Wczoraj (21.03.2014) byłam na koncercie zespołu LemON. Po raz drugi w przeciągu pół roku!
Uwielbiam ich płytę za muzykę i mądre teksty. A koncerty miażdżą!
Poprzedni mój koncert w Stodole oglądałam z balkonu. Nigdy nikomu tego nie polecam, bo czułam się jakbym była z boku a nie w środku tego wydarzenia.
Wczorajszy koncert w Arkadach Kubickiego musiał być inny.
Byłam godzinę wcześniej i stałam tuż pod sceną. To była moc!
Nowy gitarzysta - Piotr Rubik - wymiatał. Grał smyczkiem na elektryku!
Muzyka, przesłanie i energetyczny Igor to jest to czego mi trzeba było na pierwszy dzień wiosny.
No i w końcu mam autografy - moja płyta teraz jest warta dla mnie miliony ;)
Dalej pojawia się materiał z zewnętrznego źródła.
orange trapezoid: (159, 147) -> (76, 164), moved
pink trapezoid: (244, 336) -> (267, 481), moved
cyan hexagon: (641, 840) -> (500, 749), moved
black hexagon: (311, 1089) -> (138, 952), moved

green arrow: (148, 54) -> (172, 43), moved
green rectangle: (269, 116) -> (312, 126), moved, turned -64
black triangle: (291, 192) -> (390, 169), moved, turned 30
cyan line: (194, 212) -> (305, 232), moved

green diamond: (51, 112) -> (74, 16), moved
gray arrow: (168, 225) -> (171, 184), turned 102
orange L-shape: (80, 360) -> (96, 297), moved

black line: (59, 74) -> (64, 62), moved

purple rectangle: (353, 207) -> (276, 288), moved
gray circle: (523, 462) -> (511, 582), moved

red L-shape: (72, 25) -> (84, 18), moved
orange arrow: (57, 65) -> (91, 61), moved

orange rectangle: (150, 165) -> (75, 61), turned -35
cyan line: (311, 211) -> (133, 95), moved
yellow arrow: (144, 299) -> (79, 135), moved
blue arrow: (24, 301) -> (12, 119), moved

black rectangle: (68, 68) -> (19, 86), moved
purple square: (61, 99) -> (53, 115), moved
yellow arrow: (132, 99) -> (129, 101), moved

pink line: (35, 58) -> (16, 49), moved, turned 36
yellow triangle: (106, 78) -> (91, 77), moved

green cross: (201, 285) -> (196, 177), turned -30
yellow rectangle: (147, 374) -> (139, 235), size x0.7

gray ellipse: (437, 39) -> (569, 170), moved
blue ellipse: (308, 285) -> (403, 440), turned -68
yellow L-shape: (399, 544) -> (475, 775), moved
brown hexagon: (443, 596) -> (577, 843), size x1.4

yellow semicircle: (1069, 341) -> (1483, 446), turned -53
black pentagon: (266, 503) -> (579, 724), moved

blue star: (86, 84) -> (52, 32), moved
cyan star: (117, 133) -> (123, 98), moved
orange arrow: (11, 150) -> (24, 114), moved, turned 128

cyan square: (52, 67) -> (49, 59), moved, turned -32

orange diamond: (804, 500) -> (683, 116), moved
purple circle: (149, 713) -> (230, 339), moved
Zresztą byłam przygotowana w postaci srebrnego markera. Książeczka dołączona do płyty jest czarna, a panowie mieli jedynie czarne markery. Wcisnęłam im swój :P
Więc przy autografach mam uśmiech, w pamięci rozbawienie zespołu.
Było fajnie :)
Poniżej kilka zdjęć z koncertu. Robione były komórką, więc proszę o wyrozumiałość ;)
pics Andrzej and I
A jeśli ktoś chciałby posłuchać ich na żywo to zapraszam do obejrzenia koncertu (połowy), na którym zresztą sama byłam:
szkoda że nie ma gdzieś nagrania z tego, bo gdyby było to bym chętnie obejrzał raz jeszcze :)
OdpowiedzUsuńno i niespodzianka w postaci premiery nowego utworu... miodowo.
miło było powitać z Tobą wiosnę w tak świetnej atmosferze i przy tak dobrej muzyce ;)
Inspirujące :)
OdpowiedzUsuńzapraszam na otwarcie sklepu intrnetowego i bloga marki SHOCK share&block
http://shockshareandblock.blogspot.com/
Wokalistę zespołu LEMON poznałam osobiście :) Świetny facet,zdystansowany do siebie :) Poza tym fajny blog :) Widać,że robisz to co lubisz :) w wolnej chwili zapraszam do siebie : nicole-szulcc.blogspot.com :) Pozdrawiam!